**PROVIDED TEXT**:
+ + + + +
Re^2: How do I measure my bottle ?

Thanks you and your precious comments again!

I have to state my task formally:

My data files consist of two files transaction_info_file (TranactionID, ... personID ...) and Tranaction_detail_file (TranactionID, productID...) and they are related by one-to-many relationship. My task is to do some JOIN and SELECT/COUNT from those data. It sounds very simple before and I put everything in database with fine tuned indexes. However, size does matter.

Now I use Perl to something like Hash-Join, scan all event_info_file once, put eventid in a seen-hash, then extrieve records from event_detail_file by looking up seen-hash.

I've tried:

Database solution: SQL server, DB2, mySQL
Perl solution: Tie::File, Tie::Hash, DBI, my own implemented binary search.
+ + + + +
**EXERCISE DATA**:

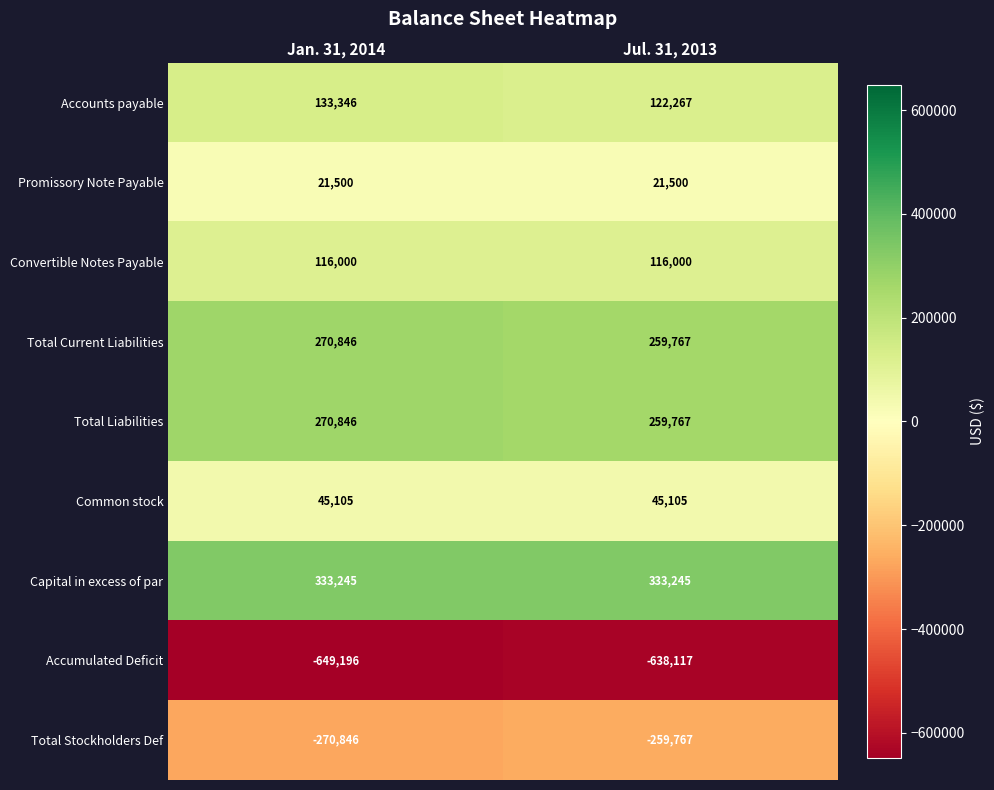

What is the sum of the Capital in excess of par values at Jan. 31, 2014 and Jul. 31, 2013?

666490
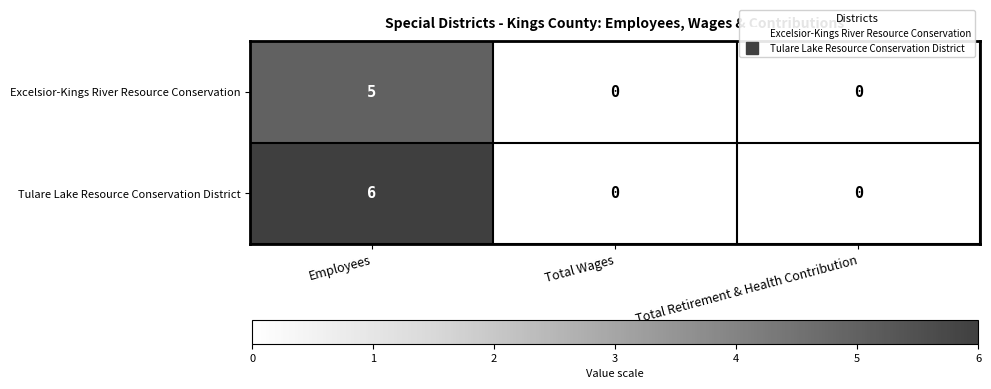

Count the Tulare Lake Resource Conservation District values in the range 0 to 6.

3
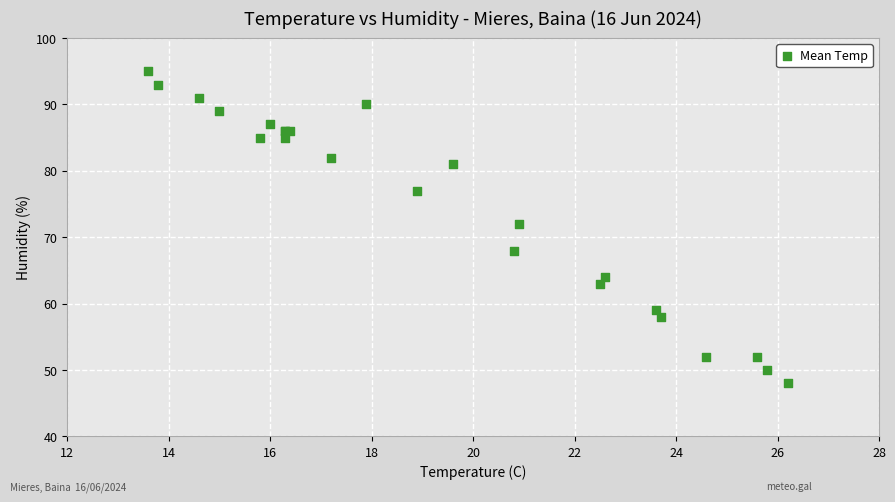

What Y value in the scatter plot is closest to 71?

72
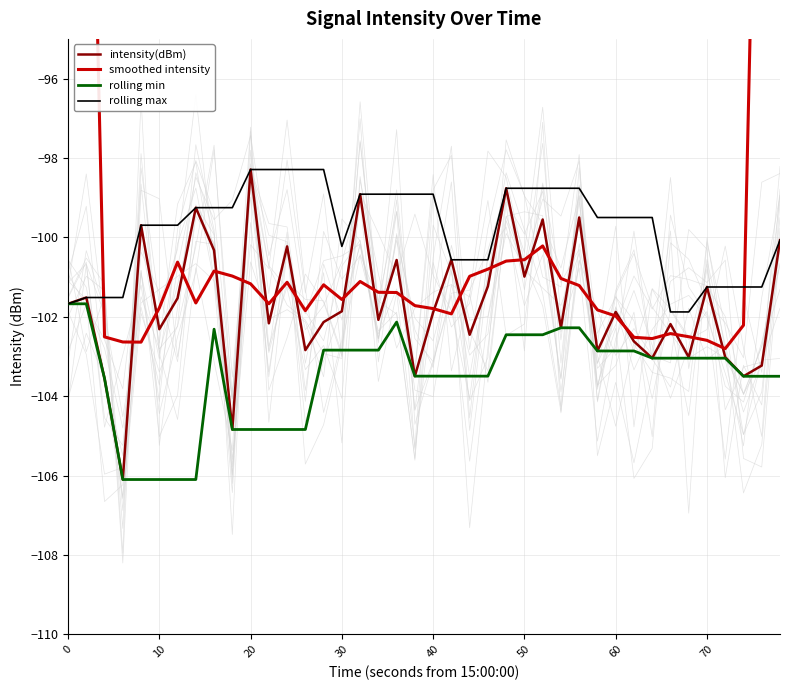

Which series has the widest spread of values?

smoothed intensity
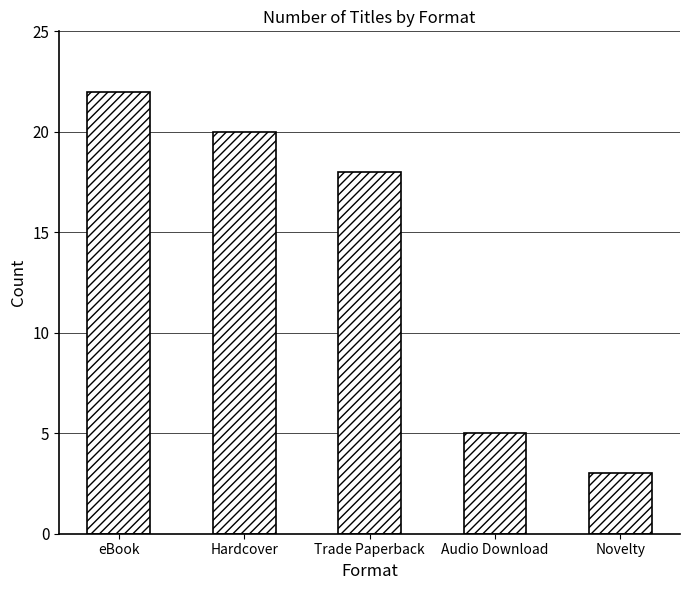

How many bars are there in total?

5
+ + + + +
**PROBLEM 1**:
Rewrite the paragraph of the forum post that begins "My data files consist of" as a short bulleted list that keeps its main facts.
**PROBLEM 2**:
Write the next part of the forum post, picking up after its last line.
The data above are not needed here.

**RESPONSE 1**:
- The data is split across two files: a transaction info file (TranactionID, personID, and other fields) and a transaction detail file (TranactionID, productID, and other fields).
- The two files have a one-to-many relationship.
- The task is to run JOIN and SELECT/COUNT operations on this data.
- Everything was loaded into a database with fine-tuned indexes.
- Data size turned out to be the problem.

**RESPONSE 2**:
another language: VB.NET

Hash-Join solution is the best among them though still slow. I understand it would be easier if I have larger storage and a well-designed datawarehouse. Is it a must if I only want to know some simple questions such as who is the best buyer ? how many customers do i have ? (this is not a routine work as those bussiness user)

by the way, i've tried pre-allocated method such as keys %hash=10_000_000,however, it seems no performance gain. Maybe this function is OS-dependent that it does not work on my windows-activeperl platform.

Comment on Re^2: How do I measure my bottle ?

Replies are listed 'Best First'.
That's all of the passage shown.